My suggestion is than that we are currently changing over from classical spirituality, which was a disciplinary preparation for eternal happiness in another world yet to come, to a new spirituality in which as we meditate with our eyes open we are at least sometimes able to find eternal happiness in the present moment. The traditional spirituality was often compared with life under military discipline, or in athletic training. The new spirituality is closer in temper to art.

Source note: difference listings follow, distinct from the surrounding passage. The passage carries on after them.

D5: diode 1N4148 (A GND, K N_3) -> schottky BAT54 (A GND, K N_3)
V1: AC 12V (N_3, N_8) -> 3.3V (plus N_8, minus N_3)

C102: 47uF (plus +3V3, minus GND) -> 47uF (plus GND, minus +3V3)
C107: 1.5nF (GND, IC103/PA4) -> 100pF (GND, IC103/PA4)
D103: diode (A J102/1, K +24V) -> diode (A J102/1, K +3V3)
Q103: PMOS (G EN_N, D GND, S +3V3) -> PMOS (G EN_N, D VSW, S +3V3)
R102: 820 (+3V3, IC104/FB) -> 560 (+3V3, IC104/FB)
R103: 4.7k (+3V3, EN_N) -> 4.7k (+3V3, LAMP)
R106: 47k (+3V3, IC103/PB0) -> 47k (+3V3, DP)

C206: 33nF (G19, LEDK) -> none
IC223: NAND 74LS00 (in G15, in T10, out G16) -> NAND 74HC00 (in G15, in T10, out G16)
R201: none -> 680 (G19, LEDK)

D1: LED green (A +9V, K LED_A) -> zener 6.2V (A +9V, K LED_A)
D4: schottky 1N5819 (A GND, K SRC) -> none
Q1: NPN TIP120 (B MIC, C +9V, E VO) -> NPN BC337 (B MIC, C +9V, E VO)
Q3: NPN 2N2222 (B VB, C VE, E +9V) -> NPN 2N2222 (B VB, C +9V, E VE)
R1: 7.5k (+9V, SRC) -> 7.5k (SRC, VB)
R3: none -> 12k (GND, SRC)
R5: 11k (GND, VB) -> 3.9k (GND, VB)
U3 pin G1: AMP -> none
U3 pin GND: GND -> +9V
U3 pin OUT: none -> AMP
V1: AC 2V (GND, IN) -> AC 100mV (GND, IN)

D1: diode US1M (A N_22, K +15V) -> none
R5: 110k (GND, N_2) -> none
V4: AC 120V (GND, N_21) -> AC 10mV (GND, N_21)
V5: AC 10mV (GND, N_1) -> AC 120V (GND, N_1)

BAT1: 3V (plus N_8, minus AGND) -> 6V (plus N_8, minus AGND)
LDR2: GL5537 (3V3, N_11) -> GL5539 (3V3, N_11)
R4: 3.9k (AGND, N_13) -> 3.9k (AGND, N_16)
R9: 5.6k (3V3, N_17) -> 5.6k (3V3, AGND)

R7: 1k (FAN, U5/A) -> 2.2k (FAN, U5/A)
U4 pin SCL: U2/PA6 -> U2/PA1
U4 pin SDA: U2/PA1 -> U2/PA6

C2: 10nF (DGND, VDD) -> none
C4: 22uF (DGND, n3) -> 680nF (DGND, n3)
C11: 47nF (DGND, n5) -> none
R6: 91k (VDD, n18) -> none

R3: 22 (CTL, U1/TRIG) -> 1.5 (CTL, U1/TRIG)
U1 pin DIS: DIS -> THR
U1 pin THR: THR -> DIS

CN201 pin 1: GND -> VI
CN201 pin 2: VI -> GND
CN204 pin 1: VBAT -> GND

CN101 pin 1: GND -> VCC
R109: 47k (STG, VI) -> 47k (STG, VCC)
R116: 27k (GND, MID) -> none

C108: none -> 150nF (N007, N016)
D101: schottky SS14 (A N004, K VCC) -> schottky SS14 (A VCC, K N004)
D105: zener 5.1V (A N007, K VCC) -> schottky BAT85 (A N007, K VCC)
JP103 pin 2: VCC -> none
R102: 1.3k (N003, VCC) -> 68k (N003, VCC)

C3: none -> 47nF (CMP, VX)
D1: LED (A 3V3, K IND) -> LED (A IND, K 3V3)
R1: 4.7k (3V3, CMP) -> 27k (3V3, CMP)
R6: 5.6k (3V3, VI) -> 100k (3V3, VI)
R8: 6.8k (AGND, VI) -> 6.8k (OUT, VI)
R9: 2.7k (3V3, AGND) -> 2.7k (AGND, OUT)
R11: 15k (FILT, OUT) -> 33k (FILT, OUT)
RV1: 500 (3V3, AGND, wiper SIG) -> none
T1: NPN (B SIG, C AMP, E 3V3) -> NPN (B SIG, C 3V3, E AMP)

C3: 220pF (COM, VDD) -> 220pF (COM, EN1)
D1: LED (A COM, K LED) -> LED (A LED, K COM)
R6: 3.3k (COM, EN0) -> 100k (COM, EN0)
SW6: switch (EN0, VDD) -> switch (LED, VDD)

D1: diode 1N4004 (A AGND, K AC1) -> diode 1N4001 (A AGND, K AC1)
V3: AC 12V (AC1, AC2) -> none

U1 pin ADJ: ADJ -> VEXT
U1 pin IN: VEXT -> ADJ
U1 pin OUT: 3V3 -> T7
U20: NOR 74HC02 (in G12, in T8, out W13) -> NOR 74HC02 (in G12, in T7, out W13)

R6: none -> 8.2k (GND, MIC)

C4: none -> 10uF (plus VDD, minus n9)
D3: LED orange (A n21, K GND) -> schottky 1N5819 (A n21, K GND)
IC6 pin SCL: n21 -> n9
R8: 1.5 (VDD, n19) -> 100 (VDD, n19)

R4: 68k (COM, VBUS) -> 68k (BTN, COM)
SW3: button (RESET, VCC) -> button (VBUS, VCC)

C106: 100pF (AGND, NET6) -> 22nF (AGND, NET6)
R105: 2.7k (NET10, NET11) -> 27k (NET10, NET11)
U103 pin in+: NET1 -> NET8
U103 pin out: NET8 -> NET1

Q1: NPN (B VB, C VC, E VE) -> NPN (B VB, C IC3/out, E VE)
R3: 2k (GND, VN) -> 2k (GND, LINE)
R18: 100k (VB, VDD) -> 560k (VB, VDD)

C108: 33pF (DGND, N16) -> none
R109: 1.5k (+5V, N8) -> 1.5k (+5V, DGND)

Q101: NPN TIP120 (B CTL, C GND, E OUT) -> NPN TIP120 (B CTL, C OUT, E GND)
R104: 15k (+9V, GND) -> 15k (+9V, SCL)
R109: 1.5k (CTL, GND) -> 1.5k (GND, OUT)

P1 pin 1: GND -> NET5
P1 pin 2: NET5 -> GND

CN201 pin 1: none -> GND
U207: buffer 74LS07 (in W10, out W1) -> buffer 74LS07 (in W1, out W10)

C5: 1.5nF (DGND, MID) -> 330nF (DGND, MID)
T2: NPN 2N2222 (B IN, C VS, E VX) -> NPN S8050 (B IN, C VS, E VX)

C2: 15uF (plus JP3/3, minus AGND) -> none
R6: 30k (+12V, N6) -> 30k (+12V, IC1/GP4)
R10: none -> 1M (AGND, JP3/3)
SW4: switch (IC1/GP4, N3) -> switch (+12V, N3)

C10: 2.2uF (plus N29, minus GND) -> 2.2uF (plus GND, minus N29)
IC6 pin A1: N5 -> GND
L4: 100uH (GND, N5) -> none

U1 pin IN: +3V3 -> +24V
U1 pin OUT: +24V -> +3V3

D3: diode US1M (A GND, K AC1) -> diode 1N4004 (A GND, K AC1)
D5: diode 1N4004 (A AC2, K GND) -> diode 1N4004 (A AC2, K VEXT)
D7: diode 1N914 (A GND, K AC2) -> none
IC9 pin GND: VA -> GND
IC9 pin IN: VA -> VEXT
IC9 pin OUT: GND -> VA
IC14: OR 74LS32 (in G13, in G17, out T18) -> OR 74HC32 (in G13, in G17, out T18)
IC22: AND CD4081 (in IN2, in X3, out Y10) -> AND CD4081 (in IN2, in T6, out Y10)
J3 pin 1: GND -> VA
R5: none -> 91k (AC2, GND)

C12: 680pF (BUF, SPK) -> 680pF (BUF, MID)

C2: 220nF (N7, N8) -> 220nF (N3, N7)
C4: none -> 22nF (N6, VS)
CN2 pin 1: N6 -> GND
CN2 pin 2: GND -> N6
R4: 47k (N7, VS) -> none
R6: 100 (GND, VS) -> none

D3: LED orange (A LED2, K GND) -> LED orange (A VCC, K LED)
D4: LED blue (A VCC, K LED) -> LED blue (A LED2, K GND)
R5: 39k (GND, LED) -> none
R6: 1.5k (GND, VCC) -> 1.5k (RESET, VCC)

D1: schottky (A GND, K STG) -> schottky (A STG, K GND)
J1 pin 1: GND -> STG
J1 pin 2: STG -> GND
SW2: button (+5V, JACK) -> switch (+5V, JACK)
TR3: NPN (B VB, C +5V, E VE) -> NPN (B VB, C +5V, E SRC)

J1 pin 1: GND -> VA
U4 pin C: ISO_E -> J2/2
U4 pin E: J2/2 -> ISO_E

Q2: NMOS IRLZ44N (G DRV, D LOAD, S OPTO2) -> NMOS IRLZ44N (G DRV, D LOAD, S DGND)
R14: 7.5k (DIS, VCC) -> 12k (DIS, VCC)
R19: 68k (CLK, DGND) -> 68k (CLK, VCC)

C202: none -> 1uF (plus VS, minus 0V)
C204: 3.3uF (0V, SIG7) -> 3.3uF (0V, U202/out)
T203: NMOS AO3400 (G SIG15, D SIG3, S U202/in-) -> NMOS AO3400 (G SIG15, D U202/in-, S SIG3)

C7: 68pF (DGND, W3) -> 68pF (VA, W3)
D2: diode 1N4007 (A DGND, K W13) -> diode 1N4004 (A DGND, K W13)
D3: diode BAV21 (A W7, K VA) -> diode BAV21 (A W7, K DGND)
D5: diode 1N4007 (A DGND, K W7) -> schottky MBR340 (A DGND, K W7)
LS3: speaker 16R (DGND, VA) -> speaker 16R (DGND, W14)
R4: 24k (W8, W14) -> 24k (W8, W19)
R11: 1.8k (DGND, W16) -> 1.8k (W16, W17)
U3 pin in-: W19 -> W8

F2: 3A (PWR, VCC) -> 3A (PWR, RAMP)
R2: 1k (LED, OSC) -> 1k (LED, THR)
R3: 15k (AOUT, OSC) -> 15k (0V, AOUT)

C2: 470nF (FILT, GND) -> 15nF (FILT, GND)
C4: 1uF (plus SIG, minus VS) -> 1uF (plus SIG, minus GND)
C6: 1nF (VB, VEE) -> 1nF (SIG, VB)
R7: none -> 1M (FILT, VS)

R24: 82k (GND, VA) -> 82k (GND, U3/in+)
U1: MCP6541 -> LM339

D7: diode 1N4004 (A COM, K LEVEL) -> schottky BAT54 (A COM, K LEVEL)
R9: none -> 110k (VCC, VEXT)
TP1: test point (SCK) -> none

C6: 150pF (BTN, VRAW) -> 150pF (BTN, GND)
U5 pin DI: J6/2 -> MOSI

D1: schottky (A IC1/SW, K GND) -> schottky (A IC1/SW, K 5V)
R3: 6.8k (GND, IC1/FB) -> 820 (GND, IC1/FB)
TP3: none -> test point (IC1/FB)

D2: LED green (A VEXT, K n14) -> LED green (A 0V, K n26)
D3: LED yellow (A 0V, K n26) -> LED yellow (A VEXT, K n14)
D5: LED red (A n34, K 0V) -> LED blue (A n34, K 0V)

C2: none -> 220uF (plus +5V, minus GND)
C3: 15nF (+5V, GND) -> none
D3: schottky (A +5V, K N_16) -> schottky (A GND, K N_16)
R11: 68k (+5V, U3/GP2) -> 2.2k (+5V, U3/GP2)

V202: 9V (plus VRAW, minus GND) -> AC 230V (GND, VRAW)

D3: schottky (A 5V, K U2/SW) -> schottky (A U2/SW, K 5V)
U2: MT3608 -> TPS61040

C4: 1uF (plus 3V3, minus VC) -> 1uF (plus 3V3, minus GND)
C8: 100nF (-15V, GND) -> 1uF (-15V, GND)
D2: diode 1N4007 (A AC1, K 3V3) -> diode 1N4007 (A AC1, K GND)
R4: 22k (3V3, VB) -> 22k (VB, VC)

I should explain this last point further. The old spirituality was predominantly ascetical. One was under discipline, and there was accordingly a strong emphasis upon a large body of religious Law, and upon the duty of unconditional obedience to religious Authority. The special place given to religious Authority and religious Law depended upon the claim that the authorities had custody of a body of supremely-important sacred Knowledge, upon which everyone's ultimate happiness depended. This Knowledge concerned the heavenly world, how we have come to be alienated from it, what remedy is available, and how we can at last be sure of gaining our place in it. So there was the body of divine Truth, there was the religious society, there was Authority, Law and all the machinery of salvation. The whole system worked to ensure that you could die happy, fortified by the rites of the Church and confident of your place in Heaven.

However, everything depended upon the Two-Worlds cosmology, and the picture of human beings as amphibians (or perhaps caterpillars, preparing for a more glorious form of life yet to come). When we change over to a one-world and one-life cosmology, everything has to be reassessed. Religious Authority, religious Law and the body of divine Knowledge all become much less important. Indeed, I now think that religion does not supply us with, nor even depend upon, any specially-privileged knowledge that cannot be obtained from other sources. Rather, we should se religion as concerned simply with life itself. We should see prayer and meditation as attention to Being, the continual moment-to-moment forthcoming of everything in time. Being is life's pure givenness, but it comes forth clothed with meanings that we have supplied, as we build our world, interpret our experience and shape our lives. So religion isn't only a matter of attending to Being; it is also concerned with what we are making of our life, and the meaning that we are giving it. Here we should see religious language and myth as utopian visions, not of a second world to be entered after death, but of a different way this world might be. Religion is halfway between ethics and art; indeed, it is a sort of performance art in which we act out a representation of what our life might be like. Thus the communion service enacts a picture of what community life should be like here and now, and different ways of staging it that is, technically, different 'ceremonies' elaborate and apply it to different social circumstances.

I'm arguing then that spirituality in future needs to become fully this-worldly and timebound. It will be concerned, not with the things of another world, but with the continual givenness of our this-worldly existence, and what we are making of it. Questions of religious meaning and truth need to be judged, not dogmatically, but pragmatically; religious teachings and practices should be appraised simply in terms of the kind of person and kind of world they tend in practice to produce.